As late as 1850 new laws were being passed that made escape from slave states to free states almost impossible. If a black man in a free state was discovered to be a fugitive slave – or, as in the case of Solomon Northup, was simply suspected of being a fugitive slave – any person preventing his return to servitude was liable for a hefty fine. Slaves had no right to trial by jury and were not allowed to testify against whites. Northup came up against this unjust system himself when, even after the great success and widespread publicity of his tell-all memoir, he tried to sue those responsible for selling him into slavery and saw them all acquitted.
Literary Sensations
12 Years a Slave, published in 1853 – the year of Solomon Northup’s rescue – was not the first exposé written by a former slave. In 1825 fugitive slave William Grimes had published his story in order to raise the money to buy his way out of servitude, while perhaps the most famous slave memoir of them all, Narrative of the Life of Frederick Douglass, an American Slave, had appeared in 1845. But the timing of Northup’s revelations meant that his book became a crucial document for abolitionists in the last decade of American slavery.
One year earlier, in 1852, a white abolitionist author named Harriet Beecher Stowe had published Uncle Tom’s Cabin, a novel that exposed the harsh truth of life as a slave in the Southern states. It became an instant bestseller on both sides of the Atlantic and prompted further debate about slavery – so much so that it is anecdotally credited with instigating the Civil War of 1861–5. Northup’s first-hand account corroborated much of what Beecher Stowe had written in her novel, and was reviewed and written about in major newspapers including the New York Times. Over the next few years, as political divisions between North and South became ever more violent, Northup became a figurehead of the abolitionist movement and travelled around the free states and Canada giving lectures.

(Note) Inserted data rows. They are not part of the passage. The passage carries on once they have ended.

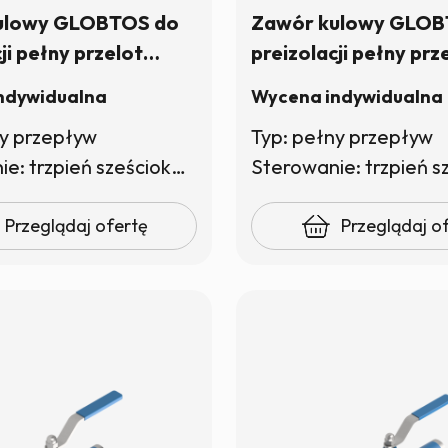
ulowy GLOBTOS do
Zawór kulowy GLOB
ji pełny przelot
preizolacji pełny prz
0 pod klucz (trzpień
DN32 PN40 pod klucz
ndywidualna
Wycena indywidualna
sześciokątny) | W magazynie
sześciokątny
ny przepływ
Typ: pełny przepływ
Sterowanie: trzpień sześciokątny
Przeglądaj ofertę
Przeglądaj o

Solomon Northup disappeared from the public arena as suddenly as he had been thrust into it; there is little evidence of his whereabouts after 1857. He is not recorded in the census of 1860 and it is unlikely he lived to see the end of slavery in 1865. His memoir might likewise have vanished after it went out of print had historian Sue Eakin not happened upon the book in a bargain store in 1936 and recognised from her childhood a number of the families and plantations Northup mentions. After extensive research by Eakin and others, 12 Years a Slave was reissued in the 1960s and went on to become a bestseller once more. We may never know the end of Solomon Northup’s life story, but there is little doubt that his written legacy inspired his country’s greatest revolution, saving countless other black Americans from the same unspeakable fate.
To Harriet Beecher Stowe:
Whose name, throughout the World, is identified with the Great Reform: This narrative, affording another Key to Uncle Tom’s Cabin, is respectfully dedicated
“It is a singular coincidence, that Solomon Northup was carried to a plantation in the red river country—that same region where the scene of Uncle Tom’s captivity was laid—and his account of the plantation, and the mode of life there, and some incidents which he describes, form a striking parallel to that history.”
—Key to Uncle Tom’s Cabin
Such dupes are men to custom, and so prone
To reverence what is ancient, and can plead
A course of long observance for its use,
That even servitude, the worst of ills,
Because delivered down from sire to son
Is kept and guarded as a sacred thing!
But is it fit, or can it bear the shock
Of rational discussion, that a man
Compounded and made up like other men
Of elements tumultuous, in whom lust
And folly in as ample measure meet
As in the bosom of the slave he rules,
Should be a despot absolute, and boast
Himself the only freeman of his land?